The dominant trend of the market is an Uptrend. This Uptrend started back in August’09 after a 10 month Basing trend (which followed the big 2007-08 Downtrend). Since last August there have been several small corrections but none has lasted more than 2 weeks. I see no reason (yet, anyway), why this one should be any different. It really is a case of whether this correction will involve just 1 week or 2.

Our proprietary Momentum Indicator has turned from positive to ‘undecided’ and this could indicate that the current downturn may run into a second week.
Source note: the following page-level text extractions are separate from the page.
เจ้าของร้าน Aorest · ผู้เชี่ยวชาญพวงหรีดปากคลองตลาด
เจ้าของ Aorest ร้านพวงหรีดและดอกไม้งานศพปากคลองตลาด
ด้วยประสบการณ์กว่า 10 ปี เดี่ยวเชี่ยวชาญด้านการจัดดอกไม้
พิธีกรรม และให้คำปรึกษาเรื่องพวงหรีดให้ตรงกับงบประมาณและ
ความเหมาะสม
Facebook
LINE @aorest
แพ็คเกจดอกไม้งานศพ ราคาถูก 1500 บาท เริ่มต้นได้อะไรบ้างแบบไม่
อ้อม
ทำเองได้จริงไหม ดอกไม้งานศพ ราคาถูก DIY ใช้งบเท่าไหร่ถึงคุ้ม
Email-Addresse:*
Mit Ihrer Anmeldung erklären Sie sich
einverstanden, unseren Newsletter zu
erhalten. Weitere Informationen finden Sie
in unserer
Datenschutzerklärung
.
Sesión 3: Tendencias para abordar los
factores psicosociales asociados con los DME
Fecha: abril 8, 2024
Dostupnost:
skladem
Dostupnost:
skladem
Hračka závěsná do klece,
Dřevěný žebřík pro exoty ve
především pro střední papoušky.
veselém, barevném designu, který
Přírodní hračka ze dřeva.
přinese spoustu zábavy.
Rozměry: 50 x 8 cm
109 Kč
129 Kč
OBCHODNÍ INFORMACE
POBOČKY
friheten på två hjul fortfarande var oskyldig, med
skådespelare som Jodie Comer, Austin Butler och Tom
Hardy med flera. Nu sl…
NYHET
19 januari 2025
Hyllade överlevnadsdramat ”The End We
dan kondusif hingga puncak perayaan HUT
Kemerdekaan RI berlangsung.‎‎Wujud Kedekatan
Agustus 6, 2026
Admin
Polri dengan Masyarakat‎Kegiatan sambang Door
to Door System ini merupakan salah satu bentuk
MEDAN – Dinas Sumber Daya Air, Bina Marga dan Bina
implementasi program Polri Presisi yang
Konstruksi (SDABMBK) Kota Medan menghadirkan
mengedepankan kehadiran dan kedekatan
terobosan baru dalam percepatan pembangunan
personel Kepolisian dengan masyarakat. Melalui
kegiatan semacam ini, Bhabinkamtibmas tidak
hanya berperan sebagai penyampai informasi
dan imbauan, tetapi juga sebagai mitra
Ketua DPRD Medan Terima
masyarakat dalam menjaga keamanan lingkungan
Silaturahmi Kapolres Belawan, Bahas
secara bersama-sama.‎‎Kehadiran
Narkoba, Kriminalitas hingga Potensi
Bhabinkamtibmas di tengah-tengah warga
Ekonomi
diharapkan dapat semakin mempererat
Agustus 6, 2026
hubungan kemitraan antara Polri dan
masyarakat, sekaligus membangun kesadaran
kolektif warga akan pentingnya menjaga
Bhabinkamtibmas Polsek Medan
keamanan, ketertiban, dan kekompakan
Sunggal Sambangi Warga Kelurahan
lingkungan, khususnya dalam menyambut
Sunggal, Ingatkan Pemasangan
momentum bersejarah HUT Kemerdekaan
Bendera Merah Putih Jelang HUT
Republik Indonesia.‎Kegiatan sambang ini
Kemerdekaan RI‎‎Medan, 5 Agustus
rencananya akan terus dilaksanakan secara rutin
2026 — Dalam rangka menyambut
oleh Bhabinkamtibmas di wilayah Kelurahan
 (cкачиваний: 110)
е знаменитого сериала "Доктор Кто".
Of itself that need not present any serious threat to the Uptrend (it being likely to resume in week 3) except that the 1111/1122 area of the S&P 500 index is critiacl for Wall Street and for the FTSE in London.

If the 1111 level on the S&P 500 is broken to the downside then the danger of a fast and more composite downmove in share prices becomes very real.

If, as we currently suspect, this is just a 1 or 2 week gentle correction then, as we have previously reported, we expect the FTSE 100 to retrace back to 5370 or, possibly in a second week, to the 5200 level and then to resume its climb up to the 5770 level and, possibly, nearer to 6000.

On the other hand, if the S&P breaks down below 1111, we can anticipate the FTSE 100 giving up its current Uptrend and being in danger of a steep fall possibly as far back down the scale as the 4660 level.

So, it is very much the case of “watch this space” or, rather, “watch the S&P 500″.